The caller said the man parked his car on Brooklyn Avenue at the trestle, just west of the Merrick station, and spent several minutes photographing the trestle, Arena said.

He then left, walking east on Sunrise Highway, and that’s when the witness called police, he said.

Nassau police arrived, called MTA police and impounded the car after it was examined at the scene, Arena said. Details on the driver’s identity and his whereabouts were not clear Monday night, he said...
 #1401525  by Publius Plunkett
 
What a different world this has become. It wasn't too long ago when you would see a kid taking a picture of your train and you could invite him for a ride and give them a tour of the engine and answer any questions they had. Now they would have their bicycle confiscated. It's going to get worse if something really bad happens in this Country.
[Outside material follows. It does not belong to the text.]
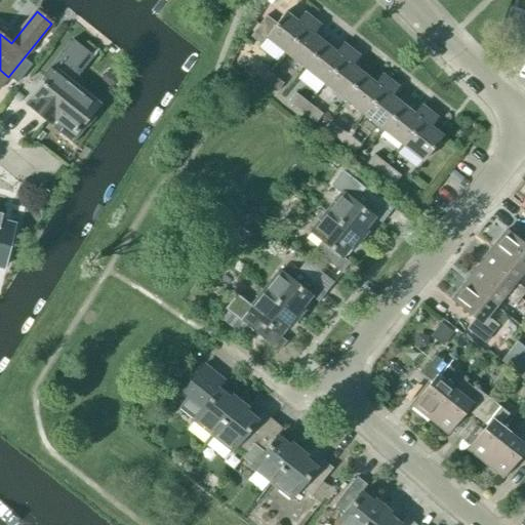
[(285,53),(312,19),(304,13),(296,23),(285,13),(276,25),(270,19),(253,39),(259,44),(266,38),(285,53)]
Kelly, if an engineer took a selfie on the engine, would the railroad police impound the engine?
 #1401530  by DogBert
 
Government overreach. If the car was legally parked and the guy just went for a walk, taxpayers are going to be paying out the pending lawsuit.
 #1401558  by Morisot
 
I can remember a family day-trip (via LIRR) to Greenport some months after 9/11. It was a beautiful day and I was taking photos, including the ferries. Two flack-jacket wearing, rifle-toting military people approached us and sternly told us, "No photography". And, taking photos at RR and subway stations and NYC tourist attractions would get you scrutinized by security or law-enforcement. (It wasn't until the end of 2002 that the first phones with cameras started being sold in the US and really changed the face of photography in the US.)
 #1401874  by whitepot46
 
How true, Publius. When I was two years old in 1948 my parents took me to Cape Cod for vacation. At Sandwich I got restless during church, so my father took me across the street to the train station. The train was in, with a steam locomotive on the point. The engineer said to Dad, "Would the boy like to come up here." Well, the boy certainly did want to get up there into that cab. It was the beginning of a life-long enthrallment with trains. I evidently had not talked much before that trip, and the parents were worried about my late speech. But on the trip home, every time we caught sight of a right-of-way, I shouted, "Train tracks." And that is how it started, with a friendly engineer who sensed a rail fan in the making. How sad that young people no longer have that thrill of being drawn into the world of trains. Each December the New York Transit Authority runs "the nostalgia train" on Sundays using vintage rolling stock. Grandparents bring children who are enchanted. They press up against the "buff window" at the front of the train. And some motormen leave the cab door open so that the children can view how the train is operated.
 #1402031  by Head-end View
 
Post partially redacted by an admin.

Whitepot46, that's a great story about the steam engineer. Many of us got our start as railfans (and firefighters) with similar experiences. I'm willing to bet that in other parts of the USA, far from the New York area there are still railfan friendly engineers who are friendly to young kids with a parent. Happily, some things like this never change.